Inside the city I can not find the yellow arrows anymore. Leon has chosen to replace the yellow painted arrows with scallops of bronze which is enshrined in the sidewalk. Through León all I have to do is simply to follow the scallops. Fantastic.
I see the big bullfighting areaen and think of Ernest Hemmingway who might once have been here to amuse himself with what he thought was something beautiful. I had not gone into this building to see a bullfight if someone had paid me for it. I go instead through León's many beautiful streets. I get so concerned with buildings and architecture that I forget to follow the scallops. I have gone astray and I have no idea where I am in the city. Instead of being filled with anxiety, I am happy. I have totally lost control and do not know where I am in this unknown city. In stead of walking into a store and asking for a map, I decide to continue my uncontrolled sightseeing and see what happens. Here are some pictures from my journey in León.

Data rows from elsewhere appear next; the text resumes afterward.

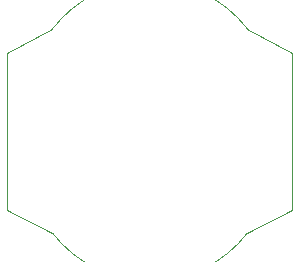
<source format=gbr>
G04 #@! TF.GenerationSoftware,KiCad,Pcbnew,(5.1.5)-3*
G04 #@! TF.CreationDate,2020-12-31T17:50:50-05:00*
G04 #@! TF.ProjectId,Ring Watch V1,52696e67-2057-4617-9463-682056312e6b,rev?*
G04 #@! TF.SameCoordinates,Original*
G04 #@! TF.FileFunction,Profile,NP*
%FSLAX46Y46*%
G04 Gerber Fmt 4.6, Leading zero omitted, Abs format (unit mm)*
G04 Created by KiCad (PCBNEW (5.1.5)-3) date 2020-12-31 17:50:50*
%MOMM*%
%LPD*%
G04 APERTURE LIST*
%ADD10C,0.050000*%
G04 APERTURE END LIST*
D10*
X110490000Y-103505001D02*
X110489998Y-112394999D01*
X86360001Y-103505001D02*
X86359999Y-112394999D01*
X110489998Y-112394999D02*
X110490000Y-114935000D01*
X110490000Y-101600000D02*
X110490000Y-103505001D01*
X86360000Y-101600000D02*
X90170001Y-99568000D01*
X106679999Y-99568000D02*
X110490000Y-101600000D01*
X90170002Y-116840000D02*
X86360000Y-114935000D01*
X106680000Y-116840000D02*
X110490000Y-114935000D01*
X106680000Y-116840000D02*
G75*
G02X90170002Y-116840000I-8254999J6349999D01*
G01*
X86359999Y-112394999D02*
X86360000Y-114935000D01*
X86360000Y-101600000D02*
X86360001Y-103505001D01*
X90170001Y-99568000D02*
G75*
G02X106679999Y-99568000I8254999J-6349999D01*
G01*
M02*

</source>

I was born and raised in large city so cities do not scare me. I understand the streets and how cities are designed. I am really confident that I will eventually walk in a circle and come back to scallops in the sidewalk, and I did. I had two glorious hours of wandering the city streets. León is just beautiful to get lost in. I love León. Tired and exhausted after 25 km of walking to León and then 2 hours of walking in the streets, I found a munincipal driven international hostel, the Albergue de Peregrino. The receptionist here spoke 5 languages fluently and there were flags from every country in the world on the walls. There are beds for 150 pilgrims here, divided into small rooms with bunkbeds for 4 people in each room. 10 large showers. Free use of washing machines and dryers. A big kitchen, TV room and library. For those who needed it, there was also a nursing service in order to care for wounds, etc.. Price? 4 euros! I bought fresh bread, Spanish sausage and cheese with delicious olives for dinner today. It was for me a royal meal together with people of all ages and from different countries around me. We talk around the kitchen table into the late evening with one (or was it two) bottle of wine. Lights out at midnight.